Extracted data below:

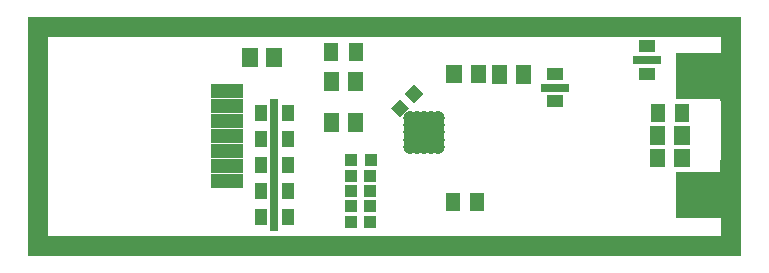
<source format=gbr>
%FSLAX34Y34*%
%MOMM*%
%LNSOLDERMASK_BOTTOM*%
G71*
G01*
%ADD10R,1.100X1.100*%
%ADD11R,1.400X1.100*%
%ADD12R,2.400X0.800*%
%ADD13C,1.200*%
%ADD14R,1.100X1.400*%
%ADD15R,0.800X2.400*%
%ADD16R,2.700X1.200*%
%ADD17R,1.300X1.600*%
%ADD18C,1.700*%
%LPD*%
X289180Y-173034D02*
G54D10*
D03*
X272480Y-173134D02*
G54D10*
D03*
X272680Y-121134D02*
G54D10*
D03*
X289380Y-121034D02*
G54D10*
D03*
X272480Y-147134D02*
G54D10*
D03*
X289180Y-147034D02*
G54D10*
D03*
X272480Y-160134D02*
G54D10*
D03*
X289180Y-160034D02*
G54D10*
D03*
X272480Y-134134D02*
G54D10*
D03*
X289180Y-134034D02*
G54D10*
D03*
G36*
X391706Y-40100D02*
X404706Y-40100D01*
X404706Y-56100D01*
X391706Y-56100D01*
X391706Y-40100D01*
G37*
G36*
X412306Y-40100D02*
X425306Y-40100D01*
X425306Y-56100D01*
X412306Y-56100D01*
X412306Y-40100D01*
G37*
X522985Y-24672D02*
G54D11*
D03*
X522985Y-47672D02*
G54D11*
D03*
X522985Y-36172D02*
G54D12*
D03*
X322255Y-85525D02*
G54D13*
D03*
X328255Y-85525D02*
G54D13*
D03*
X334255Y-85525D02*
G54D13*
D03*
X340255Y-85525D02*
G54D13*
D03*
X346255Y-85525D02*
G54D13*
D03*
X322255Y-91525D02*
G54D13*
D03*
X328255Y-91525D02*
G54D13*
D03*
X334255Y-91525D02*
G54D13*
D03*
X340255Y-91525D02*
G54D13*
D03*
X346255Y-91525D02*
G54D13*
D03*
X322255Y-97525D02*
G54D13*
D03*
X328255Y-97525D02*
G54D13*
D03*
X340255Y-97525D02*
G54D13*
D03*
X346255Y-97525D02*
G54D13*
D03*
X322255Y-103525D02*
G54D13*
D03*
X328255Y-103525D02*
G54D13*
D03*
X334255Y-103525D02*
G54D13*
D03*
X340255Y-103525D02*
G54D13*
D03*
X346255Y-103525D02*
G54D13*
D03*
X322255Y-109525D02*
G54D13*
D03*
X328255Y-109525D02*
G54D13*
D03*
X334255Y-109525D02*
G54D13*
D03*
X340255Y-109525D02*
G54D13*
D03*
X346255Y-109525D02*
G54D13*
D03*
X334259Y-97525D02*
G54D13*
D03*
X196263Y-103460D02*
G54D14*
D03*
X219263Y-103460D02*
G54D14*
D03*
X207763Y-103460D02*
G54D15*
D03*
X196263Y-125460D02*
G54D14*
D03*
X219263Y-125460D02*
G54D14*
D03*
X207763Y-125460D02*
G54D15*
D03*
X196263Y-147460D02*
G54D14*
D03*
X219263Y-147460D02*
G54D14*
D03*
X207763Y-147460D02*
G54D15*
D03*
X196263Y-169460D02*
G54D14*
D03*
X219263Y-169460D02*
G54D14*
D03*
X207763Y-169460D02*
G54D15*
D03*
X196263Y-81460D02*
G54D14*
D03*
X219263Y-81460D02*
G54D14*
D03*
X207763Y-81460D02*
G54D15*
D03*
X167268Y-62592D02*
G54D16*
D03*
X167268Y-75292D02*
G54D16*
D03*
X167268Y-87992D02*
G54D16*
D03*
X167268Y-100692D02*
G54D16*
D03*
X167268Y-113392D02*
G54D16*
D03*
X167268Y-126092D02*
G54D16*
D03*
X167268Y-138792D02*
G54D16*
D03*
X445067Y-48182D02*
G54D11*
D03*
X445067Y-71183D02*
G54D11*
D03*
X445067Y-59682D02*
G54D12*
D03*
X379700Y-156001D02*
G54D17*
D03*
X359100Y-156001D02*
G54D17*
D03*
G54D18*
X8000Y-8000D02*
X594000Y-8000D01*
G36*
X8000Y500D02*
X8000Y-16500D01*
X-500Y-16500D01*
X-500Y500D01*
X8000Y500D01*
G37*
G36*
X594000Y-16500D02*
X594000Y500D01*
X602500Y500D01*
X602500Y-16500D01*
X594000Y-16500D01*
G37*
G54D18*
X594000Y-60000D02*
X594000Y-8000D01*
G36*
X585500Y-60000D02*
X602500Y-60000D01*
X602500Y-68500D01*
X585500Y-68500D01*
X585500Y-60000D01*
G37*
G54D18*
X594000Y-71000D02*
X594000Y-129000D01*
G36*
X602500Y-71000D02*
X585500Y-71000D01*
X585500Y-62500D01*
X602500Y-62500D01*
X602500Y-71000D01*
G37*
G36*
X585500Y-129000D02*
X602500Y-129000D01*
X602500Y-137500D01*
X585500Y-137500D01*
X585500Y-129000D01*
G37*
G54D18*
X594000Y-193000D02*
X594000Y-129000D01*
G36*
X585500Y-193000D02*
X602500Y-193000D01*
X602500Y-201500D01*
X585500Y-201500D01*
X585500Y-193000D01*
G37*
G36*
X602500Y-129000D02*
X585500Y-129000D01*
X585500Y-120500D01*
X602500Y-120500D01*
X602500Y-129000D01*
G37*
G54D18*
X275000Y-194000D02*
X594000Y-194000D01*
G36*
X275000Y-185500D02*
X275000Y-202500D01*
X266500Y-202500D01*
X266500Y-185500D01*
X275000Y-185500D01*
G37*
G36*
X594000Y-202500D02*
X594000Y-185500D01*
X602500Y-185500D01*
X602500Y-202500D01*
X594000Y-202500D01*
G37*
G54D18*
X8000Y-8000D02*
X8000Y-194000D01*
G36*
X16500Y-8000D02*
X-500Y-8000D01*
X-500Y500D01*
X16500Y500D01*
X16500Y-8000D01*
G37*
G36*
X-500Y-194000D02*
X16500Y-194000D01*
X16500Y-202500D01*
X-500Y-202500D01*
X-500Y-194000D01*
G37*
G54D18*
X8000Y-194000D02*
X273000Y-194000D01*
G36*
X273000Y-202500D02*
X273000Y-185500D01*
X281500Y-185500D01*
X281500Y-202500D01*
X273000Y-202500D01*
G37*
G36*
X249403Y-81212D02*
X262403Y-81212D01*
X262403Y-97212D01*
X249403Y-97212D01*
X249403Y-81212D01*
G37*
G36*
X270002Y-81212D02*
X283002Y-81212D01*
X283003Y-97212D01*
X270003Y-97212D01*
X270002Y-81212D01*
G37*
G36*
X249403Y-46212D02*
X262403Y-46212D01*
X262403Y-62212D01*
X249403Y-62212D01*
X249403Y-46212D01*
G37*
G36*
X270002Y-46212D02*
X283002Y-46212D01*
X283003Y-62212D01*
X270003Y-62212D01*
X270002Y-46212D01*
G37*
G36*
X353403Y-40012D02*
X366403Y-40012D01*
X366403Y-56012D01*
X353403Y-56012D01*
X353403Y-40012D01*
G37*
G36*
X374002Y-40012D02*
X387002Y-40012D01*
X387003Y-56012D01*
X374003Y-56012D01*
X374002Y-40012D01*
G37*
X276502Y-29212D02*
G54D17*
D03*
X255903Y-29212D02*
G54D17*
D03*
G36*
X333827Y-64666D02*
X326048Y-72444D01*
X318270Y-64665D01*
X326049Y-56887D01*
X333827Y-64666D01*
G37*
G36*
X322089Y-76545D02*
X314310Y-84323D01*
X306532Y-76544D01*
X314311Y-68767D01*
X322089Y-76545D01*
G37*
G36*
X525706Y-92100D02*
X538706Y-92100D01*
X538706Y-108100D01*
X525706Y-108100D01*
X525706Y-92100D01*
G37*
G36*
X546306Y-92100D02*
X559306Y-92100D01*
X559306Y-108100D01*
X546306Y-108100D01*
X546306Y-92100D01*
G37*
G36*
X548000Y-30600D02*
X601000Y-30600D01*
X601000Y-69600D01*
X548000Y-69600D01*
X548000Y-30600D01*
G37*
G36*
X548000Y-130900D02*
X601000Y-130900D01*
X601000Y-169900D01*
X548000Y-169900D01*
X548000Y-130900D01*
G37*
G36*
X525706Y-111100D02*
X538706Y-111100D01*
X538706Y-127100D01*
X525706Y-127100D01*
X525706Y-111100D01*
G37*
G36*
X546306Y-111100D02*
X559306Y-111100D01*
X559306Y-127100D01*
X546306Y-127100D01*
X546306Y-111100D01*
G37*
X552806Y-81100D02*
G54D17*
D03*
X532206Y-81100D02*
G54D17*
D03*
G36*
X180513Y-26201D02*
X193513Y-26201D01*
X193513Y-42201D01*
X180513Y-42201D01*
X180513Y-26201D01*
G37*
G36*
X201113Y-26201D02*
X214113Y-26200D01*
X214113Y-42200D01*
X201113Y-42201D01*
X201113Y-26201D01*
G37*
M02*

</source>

End of Extracted data.
Extracted data below:

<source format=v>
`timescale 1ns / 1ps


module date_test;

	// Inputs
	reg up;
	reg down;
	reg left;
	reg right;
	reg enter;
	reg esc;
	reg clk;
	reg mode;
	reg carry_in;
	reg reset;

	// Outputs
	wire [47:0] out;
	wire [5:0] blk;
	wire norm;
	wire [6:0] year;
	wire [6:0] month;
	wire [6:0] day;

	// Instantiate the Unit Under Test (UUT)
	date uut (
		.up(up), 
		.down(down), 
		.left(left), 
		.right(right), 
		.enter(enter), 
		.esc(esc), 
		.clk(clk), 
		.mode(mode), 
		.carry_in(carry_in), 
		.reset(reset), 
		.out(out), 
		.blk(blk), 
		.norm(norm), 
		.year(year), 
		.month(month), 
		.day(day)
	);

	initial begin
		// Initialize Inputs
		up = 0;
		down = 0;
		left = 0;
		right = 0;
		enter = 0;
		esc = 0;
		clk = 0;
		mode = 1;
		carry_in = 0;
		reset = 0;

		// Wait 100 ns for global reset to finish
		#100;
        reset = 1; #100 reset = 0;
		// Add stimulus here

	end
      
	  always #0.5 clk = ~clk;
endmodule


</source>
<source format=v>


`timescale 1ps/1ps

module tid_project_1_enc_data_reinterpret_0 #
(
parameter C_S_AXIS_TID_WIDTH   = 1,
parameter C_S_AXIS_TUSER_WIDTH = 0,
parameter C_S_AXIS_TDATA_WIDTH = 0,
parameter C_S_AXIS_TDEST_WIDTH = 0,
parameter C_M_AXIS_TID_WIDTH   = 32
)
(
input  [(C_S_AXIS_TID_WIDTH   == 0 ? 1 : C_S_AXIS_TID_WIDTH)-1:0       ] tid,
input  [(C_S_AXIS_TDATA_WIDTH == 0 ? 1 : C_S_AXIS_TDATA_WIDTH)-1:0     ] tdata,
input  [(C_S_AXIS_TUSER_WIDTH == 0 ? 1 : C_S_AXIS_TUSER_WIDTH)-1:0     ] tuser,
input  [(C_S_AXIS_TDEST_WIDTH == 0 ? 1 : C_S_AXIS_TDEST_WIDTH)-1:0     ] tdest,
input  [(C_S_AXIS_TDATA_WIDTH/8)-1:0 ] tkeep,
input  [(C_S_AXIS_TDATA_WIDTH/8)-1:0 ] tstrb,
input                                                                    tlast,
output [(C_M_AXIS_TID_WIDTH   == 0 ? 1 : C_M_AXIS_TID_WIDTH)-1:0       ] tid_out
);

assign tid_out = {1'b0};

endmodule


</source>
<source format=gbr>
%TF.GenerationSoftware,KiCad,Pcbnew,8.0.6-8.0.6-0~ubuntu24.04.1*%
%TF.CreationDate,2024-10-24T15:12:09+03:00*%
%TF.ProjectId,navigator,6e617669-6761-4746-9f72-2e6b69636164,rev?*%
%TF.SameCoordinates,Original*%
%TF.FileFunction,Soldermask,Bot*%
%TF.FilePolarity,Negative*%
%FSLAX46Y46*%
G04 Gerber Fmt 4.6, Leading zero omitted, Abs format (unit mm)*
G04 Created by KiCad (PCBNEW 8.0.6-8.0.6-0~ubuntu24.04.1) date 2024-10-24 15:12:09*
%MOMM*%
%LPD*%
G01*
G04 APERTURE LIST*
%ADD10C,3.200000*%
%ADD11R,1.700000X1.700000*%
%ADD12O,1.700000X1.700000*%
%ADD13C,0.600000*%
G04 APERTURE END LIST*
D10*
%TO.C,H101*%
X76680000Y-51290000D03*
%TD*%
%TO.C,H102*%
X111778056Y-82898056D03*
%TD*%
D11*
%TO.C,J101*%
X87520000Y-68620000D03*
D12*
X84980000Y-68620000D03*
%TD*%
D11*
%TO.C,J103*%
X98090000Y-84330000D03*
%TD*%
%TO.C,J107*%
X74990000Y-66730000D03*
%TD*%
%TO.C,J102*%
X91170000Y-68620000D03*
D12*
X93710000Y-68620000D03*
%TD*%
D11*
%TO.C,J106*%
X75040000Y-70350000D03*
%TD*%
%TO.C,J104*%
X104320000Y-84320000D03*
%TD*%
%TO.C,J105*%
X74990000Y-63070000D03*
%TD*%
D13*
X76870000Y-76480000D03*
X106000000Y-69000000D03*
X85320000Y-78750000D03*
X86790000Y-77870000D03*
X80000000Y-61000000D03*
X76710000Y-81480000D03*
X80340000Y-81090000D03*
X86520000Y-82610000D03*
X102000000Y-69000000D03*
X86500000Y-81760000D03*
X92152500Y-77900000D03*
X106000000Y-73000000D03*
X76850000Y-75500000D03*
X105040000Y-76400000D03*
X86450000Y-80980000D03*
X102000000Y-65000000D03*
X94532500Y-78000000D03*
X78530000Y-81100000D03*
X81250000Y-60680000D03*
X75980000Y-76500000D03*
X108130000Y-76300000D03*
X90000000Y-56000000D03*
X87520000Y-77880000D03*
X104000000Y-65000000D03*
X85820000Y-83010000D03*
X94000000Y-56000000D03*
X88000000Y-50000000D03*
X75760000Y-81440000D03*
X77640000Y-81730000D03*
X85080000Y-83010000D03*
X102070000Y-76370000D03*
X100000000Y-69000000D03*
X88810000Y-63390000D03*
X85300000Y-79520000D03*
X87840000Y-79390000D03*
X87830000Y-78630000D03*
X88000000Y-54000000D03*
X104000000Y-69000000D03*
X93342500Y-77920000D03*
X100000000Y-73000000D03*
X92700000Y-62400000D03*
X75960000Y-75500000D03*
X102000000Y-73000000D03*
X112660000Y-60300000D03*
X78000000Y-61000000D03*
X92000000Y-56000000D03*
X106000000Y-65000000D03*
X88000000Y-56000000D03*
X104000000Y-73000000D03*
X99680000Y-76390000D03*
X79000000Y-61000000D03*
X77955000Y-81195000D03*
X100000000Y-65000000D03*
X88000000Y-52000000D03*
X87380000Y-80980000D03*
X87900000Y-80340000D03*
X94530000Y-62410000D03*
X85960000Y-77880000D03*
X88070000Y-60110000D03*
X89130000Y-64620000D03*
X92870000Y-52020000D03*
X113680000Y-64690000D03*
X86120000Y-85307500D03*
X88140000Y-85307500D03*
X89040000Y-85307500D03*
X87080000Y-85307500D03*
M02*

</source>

End of Extracted data.

▶ Work item
What you give back should be only the lines of the records above, starting at the line with "X391706Y-40100D02*" and ending at the line with "X207763Y-147460D02*", restated word for word.

▶ Answer to this task
X391706Y-40100D02*
X404706Y-40100D01*
X404706Y-56100D01*
X391706Y-56100D01*
X391706Y-40100D01*
G37*
G36*
X412306Y-40100D02*
X425306Y-40100D01*
X425306Y-56100D01*
X412306Y-56100D01*
X412306Y-40100D01*
G37*
X522985Y-24672D02*
G54D11*
D03*
X522985Y-47672D02*
G54D11*
D03*
X522985Y-36172D02*
G54D12*
D03*
X322255Y-85525D02*
G54D13*
D03*
X328255Y-85525D02*
G54D13*
D03*
X334255Y-85525D02*
G54D13*
D03*
X340255Y-85525D02*
G54D13*
D03*
X346255Y-85525D02*
G54D13*
D03*
X322255Y-91525D02*
G54D13*
D03*
X328255Y-91525D02*
G54D13*
D03*
X334255Y-91525D02*
G54D13*
D03*
X340255Y-91525D02*
G54D13*
D03*
X346255Y-91525D02*
G54D13*
D03*
X322255Y-97525D02*
G54D13*
D03*
X328255Y-97525D02*
G54D13*
D03*
X340255Y-97525D02*
G54D13*
D03*
X346255Y-97525D02*
G54D13*
D03*
X322255Y-103525D02*
G54D13*
D03*
X328255Y-103525D02*
G54D13*
D03*
X334255Y-103525D02*
G54D13*
D03*
X340255Y-103525D02*
G54D13*
D03*
X346255Y-103525D02*
G54D13*
D03*
X322255Y-109525D02*
G54D13*
D03*
X328255Y-109525D02*
G54D13*
D03*
X334255Y-109525D02*
G54D13*
D03*
X340255Y-109525D02*
G54D13*
D03*
X346255Y-109525D02*
G54D13*
D03*
X334259Y-97525D02*
G54D13*
D03*
X196263Y-103460D02*
G54D14*
D03*
X219263Y-103460D02*
G54D14*
D03*
X207763Y-103460D02*
G54D15*
D03*
X196263Y-125460D02*
G54D14*
D03*
X219263Y-125460D02*
G54D14*
D03*
X207763Y-125460D02*
G54D15*
D03*
X196263Y-147460D02*
G54D14*
D03*
X219263Y-147460D02*
G54D14*
D03*
X207763Y-147460D02*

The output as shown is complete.